Extrahierter Text ▸
######

Zweite Häuserbesetzung im Gellert ist womöglich erste Phantombesetzung

Vor zwei Jahren wurden drei Häuser im Gellert-Quartier nach einer Besetzung sofort wieder geräumt. Jetzt sind sie wieder besetzt – angeblich.

Das Eckhaus plus die Liegenschaften daneben (Hardstrasse 112–116) sollen seit Mittwoch, 6. Juni, wieder besetzt sein.

Unbekannte Aktivisten der IG Bedingungsloses Wohnen (IGBW) teilten am 6. Juni per Mail mit, sie hätten die Liegenschaften an der Hardstrasse 112–116 im Gellert erneut besetzt. Die Häuser sind seit Jahren nicht mehr bewohnt, und ihr Zerfall ein Ärgernis im Quartier. Leer stünden sie schon seit 17 Jahren, schreiben die Aktivisten in einer Mitteilung an die Medien.

######

(In einem Datenbestand enthaltene Datensätze)
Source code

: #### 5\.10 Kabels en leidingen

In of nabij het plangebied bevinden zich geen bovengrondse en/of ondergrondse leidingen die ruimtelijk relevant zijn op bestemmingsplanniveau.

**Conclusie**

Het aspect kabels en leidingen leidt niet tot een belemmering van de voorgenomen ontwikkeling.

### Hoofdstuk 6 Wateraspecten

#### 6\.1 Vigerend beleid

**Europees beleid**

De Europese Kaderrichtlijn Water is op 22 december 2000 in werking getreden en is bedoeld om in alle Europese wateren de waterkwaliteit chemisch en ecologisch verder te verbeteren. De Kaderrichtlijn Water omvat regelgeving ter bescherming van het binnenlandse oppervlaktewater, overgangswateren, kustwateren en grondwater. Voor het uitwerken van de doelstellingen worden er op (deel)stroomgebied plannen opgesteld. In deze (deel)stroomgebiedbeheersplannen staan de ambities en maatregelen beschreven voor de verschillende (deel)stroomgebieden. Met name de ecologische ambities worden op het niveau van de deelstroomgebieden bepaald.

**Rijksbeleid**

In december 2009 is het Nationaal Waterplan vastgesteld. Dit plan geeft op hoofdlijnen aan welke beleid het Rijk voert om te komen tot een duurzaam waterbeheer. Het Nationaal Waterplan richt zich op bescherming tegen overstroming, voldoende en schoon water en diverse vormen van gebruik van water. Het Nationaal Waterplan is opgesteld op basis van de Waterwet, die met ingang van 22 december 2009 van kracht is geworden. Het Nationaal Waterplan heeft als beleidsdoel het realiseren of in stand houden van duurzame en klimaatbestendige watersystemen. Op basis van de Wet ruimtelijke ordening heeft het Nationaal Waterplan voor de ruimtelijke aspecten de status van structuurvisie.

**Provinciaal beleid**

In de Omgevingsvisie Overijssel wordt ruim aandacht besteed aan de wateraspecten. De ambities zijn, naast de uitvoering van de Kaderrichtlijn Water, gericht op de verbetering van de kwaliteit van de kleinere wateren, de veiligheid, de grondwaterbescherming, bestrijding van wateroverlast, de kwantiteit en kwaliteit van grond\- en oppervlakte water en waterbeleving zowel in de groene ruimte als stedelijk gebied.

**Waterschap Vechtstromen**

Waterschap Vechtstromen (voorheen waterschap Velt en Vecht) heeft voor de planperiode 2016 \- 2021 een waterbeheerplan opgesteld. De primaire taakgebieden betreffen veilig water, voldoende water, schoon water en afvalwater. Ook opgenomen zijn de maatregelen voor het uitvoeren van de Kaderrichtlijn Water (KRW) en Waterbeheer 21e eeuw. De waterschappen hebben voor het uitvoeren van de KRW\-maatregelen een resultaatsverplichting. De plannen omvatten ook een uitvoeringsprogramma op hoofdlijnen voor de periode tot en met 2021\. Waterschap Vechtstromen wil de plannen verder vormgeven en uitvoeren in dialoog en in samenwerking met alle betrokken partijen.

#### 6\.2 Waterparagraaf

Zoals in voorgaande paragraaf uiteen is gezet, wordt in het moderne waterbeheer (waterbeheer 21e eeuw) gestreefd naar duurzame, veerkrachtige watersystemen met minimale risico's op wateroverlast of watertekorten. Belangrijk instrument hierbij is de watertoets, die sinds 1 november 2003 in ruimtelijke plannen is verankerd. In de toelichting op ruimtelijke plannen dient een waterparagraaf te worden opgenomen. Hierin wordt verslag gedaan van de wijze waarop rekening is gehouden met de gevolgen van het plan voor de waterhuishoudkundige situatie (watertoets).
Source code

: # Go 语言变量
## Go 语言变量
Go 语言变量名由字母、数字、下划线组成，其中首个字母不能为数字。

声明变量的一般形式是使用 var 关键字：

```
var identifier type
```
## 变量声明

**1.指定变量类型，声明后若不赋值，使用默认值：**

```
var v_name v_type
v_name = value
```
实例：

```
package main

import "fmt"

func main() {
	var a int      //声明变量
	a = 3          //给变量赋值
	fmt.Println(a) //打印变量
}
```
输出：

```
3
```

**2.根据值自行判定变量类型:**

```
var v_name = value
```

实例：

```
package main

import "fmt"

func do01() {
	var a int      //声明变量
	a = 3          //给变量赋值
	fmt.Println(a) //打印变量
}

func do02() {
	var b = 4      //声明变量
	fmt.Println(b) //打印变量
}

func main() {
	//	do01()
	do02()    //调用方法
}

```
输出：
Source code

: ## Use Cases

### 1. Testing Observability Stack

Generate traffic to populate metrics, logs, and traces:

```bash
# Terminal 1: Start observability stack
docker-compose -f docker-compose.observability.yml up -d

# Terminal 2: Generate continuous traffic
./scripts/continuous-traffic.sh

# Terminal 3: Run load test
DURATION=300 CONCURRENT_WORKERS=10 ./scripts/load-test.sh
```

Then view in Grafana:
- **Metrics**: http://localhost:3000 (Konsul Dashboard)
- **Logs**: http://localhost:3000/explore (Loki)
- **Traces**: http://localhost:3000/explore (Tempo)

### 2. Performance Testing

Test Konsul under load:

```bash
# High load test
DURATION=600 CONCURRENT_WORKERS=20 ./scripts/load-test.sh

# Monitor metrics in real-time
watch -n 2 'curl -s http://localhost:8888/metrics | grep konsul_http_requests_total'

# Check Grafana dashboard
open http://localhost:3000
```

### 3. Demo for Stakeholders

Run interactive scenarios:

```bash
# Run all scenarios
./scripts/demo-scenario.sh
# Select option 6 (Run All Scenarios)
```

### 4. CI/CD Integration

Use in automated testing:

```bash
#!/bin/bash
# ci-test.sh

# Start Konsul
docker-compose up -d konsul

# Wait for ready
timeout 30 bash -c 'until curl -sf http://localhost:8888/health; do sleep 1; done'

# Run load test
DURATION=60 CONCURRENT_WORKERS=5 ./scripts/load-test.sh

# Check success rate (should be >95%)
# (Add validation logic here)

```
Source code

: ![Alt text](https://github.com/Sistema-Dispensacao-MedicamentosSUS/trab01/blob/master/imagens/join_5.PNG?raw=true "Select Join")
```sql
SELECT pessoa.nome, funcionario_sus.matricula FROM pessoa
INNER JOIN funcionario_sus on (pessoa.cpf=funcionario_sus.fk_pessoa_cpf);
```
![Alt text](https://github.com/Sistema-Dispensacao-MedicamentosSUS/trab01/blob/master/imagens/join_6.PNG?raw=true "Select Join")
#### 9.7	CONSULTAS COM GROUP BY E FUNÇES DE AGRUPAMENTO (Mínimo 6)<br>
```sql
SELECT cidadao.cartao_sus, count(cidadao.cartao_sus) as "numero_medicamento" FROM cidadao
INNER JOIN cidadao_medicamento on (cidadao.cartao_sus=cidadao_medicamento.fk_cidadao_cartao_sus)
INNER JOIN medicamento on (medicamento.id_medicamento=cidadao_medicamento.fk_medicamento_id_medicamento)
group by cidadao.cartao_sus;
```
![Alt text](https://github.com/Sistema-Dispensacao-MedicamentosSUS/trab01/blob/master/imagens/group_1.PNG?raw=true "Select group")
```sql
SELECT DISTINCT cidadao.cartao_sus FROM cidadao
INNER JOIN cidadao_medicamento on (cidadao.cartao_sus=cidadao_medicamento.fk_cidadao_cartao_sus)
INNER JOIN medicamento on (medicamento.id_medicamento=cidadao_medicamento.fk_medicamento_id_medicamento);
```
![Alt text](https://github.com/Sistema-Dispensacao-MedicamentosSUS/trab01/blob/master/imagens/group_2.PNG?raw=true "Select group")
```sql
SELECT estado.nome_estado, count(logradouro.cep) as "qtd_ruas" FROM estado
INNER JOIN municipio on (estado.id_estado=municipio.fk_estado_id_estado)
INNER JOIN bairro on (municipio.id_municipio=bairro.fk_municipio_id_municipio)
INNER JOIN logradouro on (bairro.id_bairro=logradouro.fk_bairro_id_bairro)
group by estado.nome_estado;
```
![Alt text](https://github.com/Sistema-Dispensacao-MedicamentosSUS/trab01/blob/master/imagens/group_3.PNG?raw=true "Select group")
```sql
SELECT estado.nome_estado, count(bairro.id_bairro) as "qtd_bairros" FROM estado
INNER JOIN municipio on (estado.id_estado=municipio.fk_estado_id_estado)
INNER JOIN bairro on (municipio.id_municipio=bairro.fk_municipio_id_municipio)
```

######

Erforderliche Handlung ▸ Schreiben Sie aus dem Text über die Häuserbesetzung im Gellert den Abschnitt ab, der bei „Zweite Häuserbesetzung im“ beginnt und bei „an die Medien.“ endet.

Ergebnis der Aufgabe ▸
Zweite Häuserbesetzung im Gellert ist womöglich erste Phantombesetzung

Vor zwei Jahren wurden drei Häuser im Gellert-Quartier nach einer Besetzung sofort wieder geräumt. Jetzt sind sie wieder besetzt – angeblich.

Das Eckhaus plus die Liegenschaften daneben (Hardstrasse 112–116) sollen seit Mittwoch, 6. Juni, wieder besetzt sein.

Unbekannte Aktivisten der IG Bedingungsloses Wohnen (IGBW) teilten am 6. Juni per Mail mit, sie hätten die Liegenschaften an der Hardstrasse 112–116 im Gellert erneut besetzt. Die Häuser sind seit Jahren nicht mehr bewohnt, und ihr Zerfall ein Ärgernis im Quartier. Leer stünden sie schon seit 17 Jahren, schreiben die Aktivisten in einer Mitteilung an die Medien.